In 2001, Greece replaced its currency, the drachma, with euro, and initially experienced a period of booming prosperity. It could raise large sums of money from international investors who trusted the euro much more than the old, weak drachma. Foreign investment surged from 53 to 275 billion. The country borrowed and spent recklessly. Salaries of Government employees doubled in a decade and their numbers climbed substantially. In his recent book, Boomerang, author Michael Lewis estimates that the average Greek Government employee was paid three times the salary paid by private companies for equivalent work. While the railways ran a huge deficit, the average employee was paid nearly $82,500 a year. Retirement came with generous pensions and benefits, and some Government employees became eligible for retirement at age 55. Tax collection was so lax that even plastic surgeons earning millions paid little or no taxes to the treasury.
The unchecked profligacy, tax evasions and rampant corruption resulted in huge budget deficits. As the deficits grew, reaching 153 percent of the GDP, investors became nervous, moving money from Greece to Germany and France, countries with much stronger economies. Ultimately, it became very difficult for the Greek government to raise money to meet its obligations and the Greek economy shrunk by almost 7 percent last year. Worried that Greece would be forced to leave the euro-zone, causing a financial upheaval across Europe, the richer countries, mostly Germany, extended two bailouts worth nearly $300 billion. The money came with demands of drastic reductions in expenditures.
The austerity measures the Government was forced to adopt have led to severe hardships. The unemployment rate among the youth soared to 50 percent and many households ran out of money. In Athens, thousands are reportedly sleeping in the open since they have no shelter. Soup kitchens, where food is distributed free to the needy, are attracting many who were previously self-supporting. The misery has even affected the sick, many of whom cannot afford vital medicine.

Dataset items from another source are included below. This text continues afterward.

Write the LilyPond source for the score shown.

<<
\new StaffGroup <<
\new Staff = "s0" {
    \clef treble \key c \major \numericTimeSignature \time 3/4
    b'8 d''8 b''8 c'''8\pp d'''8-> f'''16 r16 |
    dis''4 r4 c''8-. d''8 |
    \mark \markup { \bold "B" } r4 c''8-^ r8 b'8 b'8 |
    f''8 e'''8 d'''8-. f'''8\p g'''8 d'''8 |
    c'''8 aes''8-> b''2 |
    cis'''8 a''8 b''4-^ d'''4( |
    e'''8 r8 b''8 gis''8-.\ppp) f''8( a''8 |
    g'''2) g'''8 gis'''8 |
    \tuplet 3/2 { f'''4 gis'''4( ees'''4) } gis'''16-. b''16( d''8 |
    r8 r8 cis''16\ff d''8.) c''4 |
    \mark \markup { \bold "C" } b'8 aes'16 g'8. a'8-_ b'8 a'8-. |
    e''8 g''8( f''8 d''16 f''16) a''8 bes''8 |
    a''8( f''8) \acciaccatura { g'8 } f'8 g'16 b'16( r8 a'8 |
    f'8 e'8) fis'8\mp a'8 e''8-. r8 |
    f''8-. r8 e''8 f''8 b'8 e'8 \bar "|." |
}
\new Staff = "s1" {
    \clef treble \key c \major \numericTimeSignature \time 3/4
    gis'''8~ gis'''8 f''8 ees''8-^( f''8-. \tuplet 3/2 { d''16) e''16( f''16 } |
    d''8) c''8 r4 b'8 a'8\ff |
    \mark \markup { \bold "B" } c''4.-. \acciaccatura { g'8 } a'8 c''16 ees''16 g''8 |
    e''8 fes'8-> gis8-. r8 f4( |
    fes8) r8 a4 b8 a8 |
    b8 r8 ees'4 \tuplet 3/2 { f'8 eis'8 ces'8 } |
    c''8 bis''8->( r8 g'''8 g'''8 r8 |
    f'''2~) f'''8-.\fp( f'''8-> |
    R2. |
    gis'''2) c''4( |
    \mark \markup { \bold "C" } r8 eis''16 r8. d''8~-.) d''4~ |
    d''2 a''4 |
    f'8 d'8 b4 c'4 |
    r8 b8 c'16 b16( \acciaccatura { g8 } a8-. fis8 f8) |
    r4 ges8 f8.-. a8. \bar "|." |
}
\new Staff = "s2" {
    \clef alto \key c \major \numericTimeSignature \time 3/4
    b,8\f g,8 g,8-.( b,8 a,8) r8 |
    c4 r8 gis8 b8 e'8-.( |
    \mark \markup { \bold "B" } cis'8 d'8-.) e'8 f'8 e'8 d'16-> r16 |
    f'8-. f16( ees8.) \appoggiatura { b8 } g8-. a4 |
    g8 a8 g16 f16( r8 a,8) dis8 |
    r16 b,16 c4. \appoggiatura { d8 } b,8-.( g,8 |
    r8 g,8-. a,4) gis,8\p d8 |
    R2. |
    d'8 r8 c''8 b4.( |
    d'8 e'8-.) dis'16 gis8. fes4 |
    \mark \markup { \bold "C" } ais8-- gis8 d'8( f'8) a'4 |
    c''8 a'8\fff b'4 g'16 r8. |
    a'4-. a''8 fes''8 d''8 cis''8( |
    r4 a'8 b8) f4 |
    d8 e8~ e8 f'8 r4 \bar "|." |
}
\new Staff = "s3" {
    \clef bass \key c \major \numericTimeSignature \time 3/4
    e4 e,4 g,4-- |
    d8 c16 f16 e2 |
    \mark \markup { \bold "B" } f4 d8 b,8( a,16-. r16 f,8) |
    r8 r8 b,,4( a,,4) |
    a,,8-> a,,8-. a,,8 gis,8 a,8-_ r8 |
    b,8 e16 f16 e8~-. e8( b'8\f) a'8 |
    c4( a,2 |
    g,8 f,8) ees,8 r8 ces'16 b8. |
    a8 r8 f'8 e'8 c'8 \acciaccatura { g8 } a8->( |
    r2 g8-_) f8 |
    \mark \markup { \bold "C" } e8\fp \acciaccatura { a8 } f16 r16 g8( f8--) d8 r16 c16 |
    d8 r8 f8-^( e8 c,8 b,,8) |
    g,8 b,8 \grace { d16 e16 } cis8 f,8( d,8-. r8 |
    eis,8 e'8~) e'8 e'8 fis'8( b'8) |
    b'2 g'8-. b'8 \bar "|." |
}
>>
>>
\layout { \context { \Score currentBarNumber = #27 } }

The punishing austerity measures designed to reduce Greece’s debt have not worked thus far. The banks have no money to lend and commerce is at a standstill. The measures have caused widespread resentment and fierce civil unrest.
Why should problems of a small country like Greece threaten the global economy? The world financial systems have become closely intertwined as never before, and trouble in one region quickly affects others. The Greek contagion has already spread to Southern European countries as the economies of Portugal, Spain and Italy are teetering on bankruptcy. It seems likely that sans greater political and economic integration of the Euro-zone, its problems would multiply, threatening a global recession.